Segment Start: Supplied information
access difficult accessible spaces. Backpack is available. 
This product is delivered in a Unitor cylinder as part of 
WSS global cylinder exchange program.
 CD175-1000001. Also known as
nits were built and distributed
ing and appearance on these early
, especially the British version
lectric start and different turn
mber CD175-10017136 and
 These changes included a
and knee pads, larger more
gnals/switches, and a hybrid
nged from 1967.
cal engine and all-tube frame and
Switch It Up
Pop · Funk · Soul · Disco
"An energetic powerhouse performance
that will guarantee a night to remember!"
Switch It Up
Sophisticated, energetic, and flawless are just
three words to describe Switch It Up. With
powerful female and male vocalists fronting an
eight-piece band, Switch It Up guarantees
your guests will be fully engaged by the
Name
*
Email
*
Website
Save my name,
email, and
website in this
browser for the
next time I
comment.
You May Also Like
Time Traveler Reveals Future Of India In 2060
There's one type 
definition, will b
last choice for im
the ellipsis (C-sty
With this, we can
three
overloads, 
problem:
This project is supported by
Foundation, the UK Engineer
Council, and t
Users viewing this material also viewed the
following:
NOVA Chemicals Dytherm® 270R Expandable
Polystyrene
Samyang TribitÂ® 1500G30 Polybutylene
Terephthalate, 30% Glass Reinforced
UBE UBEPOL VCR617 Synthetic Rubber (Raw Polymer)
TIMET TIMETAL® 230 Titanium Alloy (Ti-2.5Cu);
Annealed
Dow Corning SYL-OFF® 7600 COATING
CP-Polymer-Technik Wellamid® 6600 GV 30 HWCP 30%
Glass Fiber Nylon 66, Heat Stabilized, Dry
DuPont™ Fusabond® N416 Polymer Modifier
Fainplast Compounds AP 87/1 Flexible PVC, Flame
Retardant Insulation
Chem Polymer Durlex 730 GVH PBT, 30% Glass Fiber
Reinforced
Segment End: Supplied information
**Exercise prompt**
Each record above has to be repeated word for word.

**Finished task**
access difficult accessible spaces. Backpack is available. 
This product is delivered in a Unitor cylinder as part of 
WSS global cylinder exchange program.
 CD175-1000001. Also known as
nits were built and distributed
ing and appearance on these early
, especially the British version
lectric start and different turn
mber CD175-10017136 and
 These changes included a
and knee pads, larger more
gnals/switches, and a hybrid
nged from 1967.
cal engine and all-tube frame and
Switch It Up
Pop · Funk · Soul · Disco
"An energetic powerhouse performance
that will guarantee a night to remember!"
Switch It Up
Sophisticated, energetic, and flawless are just
three words to describe Switch It Up. With
powerful female and male vocalists fronting an
eight-piece band, Switch It Up guarantees
your guests will be fully engaged by the
Name
*
Email
*
Website
Save my name,
email, and
website in this
browser for the
next time I
comment.
You May Also Like
Time Traveler Reveals Future Of India In 2060
There's one type 
definition, will b
last choice for im
the ellipsis (C-sty
With this, we can
three
overloads, 
problem:
This project is supported by
Foundation, the UK Engineer
Council, and t
Users viewing this material also viewed the
following:
NOVA Chemicals Dytherm® 270R Expandable
Polystyrene
Samyang TribitÂ® 1500G30 Polybutylene
Terephthalate, 30% Glass Reinforced
UBE UBEPOL VCR617 Synthetic Rubber (Raw Polymer)
TIMET TIMETAL® 230 Titanium Alloy (Ti-2.5Cu);
Annealed
Dow Corning SYL-OFF® 7600 COATING
CP-Polymer-Technik Wellamid® 6600 GV 30 HWCP 30%
Glass Fiber Nylon 66, Heat Stabilized, Dry
DuPont™ Fusabond® N416 Polymer Modifier
Fainplast Compounds AP 87/1 Flexible PVC, Flame
Retardant Insulation
Chem Polymer Durlex 730 GVH PBT, 30% Glass Fiber
Reinforced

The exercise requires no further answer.